На следующий день Трейси и Джеф посетили Рейкс мюсеум. При входе Джеф купил путеводитель, и они прошли по коридору в зал Славы, где были выставлены полотна Фра Анджелико[128], Мурильо[129], Рубенса, Ван Дейка[130] и Тьеполо[131]. Трейси и Джеф медленно переходили от картины к картине и, осмотрев их, удалились в зал «Ночного дозора», где остановились перед самым знаменитым полотном Рембрандта. «Господи Боже мой!» – подумала симпатичная констебль первого класса Фиен Хауэр, которая вместе с другими следила за подозрительной парочкой. – Неужели «Ночной дозор»?»

Полностью картина называлась «Стрелки роты капитана Франса Баннинга Кока и лейтенанта Виллема ван Ройтенбурха». Картина отличалась необычайной четко стью цветов и композиции и изображала солдат, которые под началом своего живописно одетого командира готовились заступить в караул. Зона вокруг полотна была огорожена бархатными шнурами; неподалеку дежурил охранник.

– Трудно поверить, что Рембрандт за эту картину сполна огреб неприятностей, – проговорил Джеф.

– Почему? Она потрясающая!

– Его патрону, вот этому капитану на полотне, не понравилось, что художник уделил такое большое внимание другим фигурам. – Джеф повернулся к охраннику: – Надеюсь, картина в безопасности?
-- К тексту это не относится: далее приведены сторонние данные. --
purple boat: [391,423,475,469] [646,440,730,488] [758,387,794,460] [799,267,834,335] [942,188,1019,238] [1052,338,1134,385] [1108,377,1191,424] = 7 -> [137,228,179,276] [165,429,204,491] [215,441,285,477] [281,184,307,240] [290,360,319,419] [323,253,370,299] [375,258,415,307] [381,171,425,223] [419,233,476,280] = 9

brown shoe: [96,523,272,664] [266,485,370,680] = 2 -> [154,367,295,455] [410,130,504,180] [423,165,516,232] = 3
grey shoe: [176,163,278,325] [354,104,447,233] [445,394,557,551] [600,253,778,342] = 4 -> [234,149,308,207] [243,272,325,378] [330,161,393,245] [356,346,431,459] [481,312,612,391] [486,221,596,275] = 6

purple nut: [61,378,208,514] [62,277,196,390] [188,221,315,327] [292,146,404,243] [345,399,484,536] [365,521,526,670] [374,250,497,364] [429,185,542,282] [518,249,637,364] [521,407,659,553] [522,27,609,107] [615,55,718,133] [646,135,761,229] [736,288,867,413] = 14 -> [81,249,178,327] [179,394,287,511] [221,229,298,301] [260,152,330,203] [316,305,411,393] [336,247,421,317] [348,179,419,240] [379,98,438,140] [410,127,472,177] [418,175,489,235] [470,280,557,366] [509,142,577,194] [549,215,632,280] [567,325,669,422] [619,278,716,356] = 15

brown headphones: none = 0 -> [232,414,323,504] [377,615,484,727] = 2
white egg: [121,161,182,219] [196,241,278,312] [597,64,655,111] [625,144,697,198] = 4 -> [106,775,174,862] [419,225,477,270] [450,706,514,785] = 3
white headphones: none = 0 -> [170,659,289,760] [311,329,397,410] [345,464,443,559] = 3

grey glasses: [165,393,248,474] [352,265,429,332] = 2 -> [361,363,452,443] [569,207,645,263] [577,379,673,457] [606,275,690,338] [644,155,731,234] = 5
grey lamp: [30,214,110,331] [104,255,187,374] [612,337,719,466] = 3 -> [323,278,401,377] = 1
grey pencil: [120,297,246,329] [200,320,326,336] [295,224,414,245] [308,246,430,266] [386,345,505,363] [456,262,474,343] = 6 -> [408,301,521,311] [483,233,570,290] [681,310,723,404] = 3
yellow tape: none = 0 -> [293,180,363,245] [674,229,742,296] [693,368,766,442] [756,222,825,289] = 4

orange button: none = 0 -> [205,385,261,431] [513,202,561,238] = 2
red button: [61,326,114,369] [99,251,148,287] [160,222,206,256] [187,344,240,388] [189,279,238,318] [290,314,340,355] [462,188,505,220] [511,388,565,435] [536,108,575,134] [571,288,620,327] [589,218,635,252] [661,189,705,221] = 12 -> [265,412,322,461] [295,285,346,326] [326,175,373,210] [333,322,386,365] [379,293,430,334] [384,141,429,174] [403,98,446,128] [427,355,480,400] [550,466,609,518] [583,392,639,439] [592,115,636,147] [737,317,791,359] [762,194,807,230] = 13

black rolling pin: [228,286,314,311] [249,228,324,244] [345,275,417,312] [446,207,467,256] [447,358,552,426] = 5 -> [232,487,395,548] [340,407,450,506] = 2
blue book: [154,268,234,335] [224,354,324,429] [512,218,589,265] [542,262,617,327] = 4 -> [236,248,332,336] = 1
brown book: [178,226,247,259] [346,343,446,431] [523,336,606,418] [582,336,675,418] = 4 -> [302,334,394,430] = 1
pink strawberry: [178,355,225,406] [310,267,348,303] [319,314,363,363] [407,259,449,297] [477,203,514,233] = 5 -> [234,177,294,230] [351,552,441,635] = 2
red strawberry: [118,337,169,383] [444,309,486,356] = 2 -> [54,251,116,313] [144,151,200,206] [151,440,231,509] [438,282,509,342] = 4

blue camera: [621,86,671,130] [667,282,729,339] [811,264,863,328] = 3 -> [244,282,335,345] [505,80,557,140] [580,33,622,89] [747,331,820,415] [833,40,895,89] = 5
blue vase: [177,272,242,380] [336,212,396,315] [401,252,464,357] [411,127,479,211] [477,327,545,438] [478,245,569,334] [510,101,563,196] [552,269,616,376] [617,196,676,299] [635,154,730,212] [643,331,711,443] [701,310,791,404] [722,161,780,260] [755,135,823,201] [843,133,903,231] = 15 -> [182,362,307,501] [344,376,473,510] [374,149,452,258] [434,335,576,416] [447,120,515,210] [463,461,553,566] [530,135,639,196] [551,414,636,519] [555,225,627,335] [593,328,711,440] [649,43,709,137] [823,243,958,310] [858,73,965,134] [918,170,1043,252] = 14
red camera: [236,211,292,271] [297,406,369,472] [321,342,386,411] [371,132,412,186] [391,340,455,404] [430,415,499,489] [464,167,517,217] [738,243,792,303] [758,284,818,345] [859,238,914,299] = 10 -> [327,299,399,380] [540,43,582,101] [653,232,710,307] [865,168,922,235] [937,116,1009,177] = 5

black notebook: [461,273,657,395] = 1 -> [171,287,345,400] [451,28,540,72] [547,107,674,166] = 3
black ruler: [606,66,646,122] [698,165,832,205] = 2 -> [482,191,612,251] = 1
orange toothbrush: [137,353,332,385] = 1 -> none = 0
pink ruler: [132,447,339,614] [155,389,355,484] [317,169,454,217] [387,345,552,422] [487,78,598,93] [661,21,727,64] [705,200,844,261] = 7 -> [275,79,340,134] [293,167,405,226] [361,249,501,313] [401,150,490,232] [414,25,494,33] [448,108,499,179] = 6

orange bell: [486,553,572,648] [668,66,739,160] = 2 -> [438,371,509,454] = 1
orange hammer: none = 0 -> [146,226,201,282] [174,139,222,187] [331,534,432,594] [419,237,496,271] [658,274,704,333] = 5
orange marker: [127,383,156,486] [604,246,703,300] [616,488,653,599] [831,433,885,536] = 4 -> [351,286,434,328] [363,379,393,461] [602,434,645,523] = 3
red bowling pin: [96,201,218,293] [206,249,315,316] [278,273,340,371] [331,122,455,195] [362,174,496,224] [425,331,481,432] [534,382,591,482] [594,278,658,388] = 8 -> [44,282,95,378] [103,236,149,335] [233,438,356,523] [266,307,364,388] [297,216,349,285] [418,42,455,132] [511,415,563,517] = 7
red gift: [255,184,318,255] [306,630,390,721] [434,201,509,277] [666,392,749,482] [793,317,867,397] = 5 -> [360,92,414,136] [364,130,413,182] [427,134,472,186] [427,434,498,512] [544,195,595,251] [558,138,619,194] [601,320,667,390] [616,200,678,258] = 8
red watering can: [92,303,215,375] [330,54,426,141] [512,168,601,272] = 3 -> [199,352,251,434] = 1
– Ja, mijnheer[132]. Всякого, кто решит что-нибудь украсть из нашего музея, обнаружат инфракрасные лучи, камеры слежения, а по ночам – два кинолога с собаками.

Джеф удовлетворенно улыбнулся.

– Значит, полотно останется здесь навсегда.

Вечером этот обмен фразами передали ван Дюрену.

– «Ночной дозор»! – воскликнул полицейский. – Нет, это невозможно!

Дэниел Купер только моргнул своими близорукими глазами.


В здании городского собрания Амстердама шел слет филателистов. Трейси и Джеф появились там одними из первых. Помещение усиленно охранялось, потому что многие марки считались бесценными. Купер и голланд ские детективы наблюдали, как два посетителя рассматривали редкие коллекции. Трейси остановилась перед «Британской Гвианой» – неприглядным шестиугольником в красных анилиновых тонах.

– Какая замухрышка.

– Зря ты так, – упрекнул ее Джеф. – Эта марка – единственная в своем роде.

– И сколько она стоит?

– Миллион долларов.

– Совершенно верно, сэр, – кивнул головой служитель. – Большинство людей смотрят на эту марку и не представляют ее истинной стоимости. Но вы, сэр, я вижу, любитель марок, вроде меня. В них история мира.

Трейси и Джеф перешли к следующей витрине, где демонстрировалась «Перевернутая Дженни»: на ней был изображен летящий вверх колесами самолет.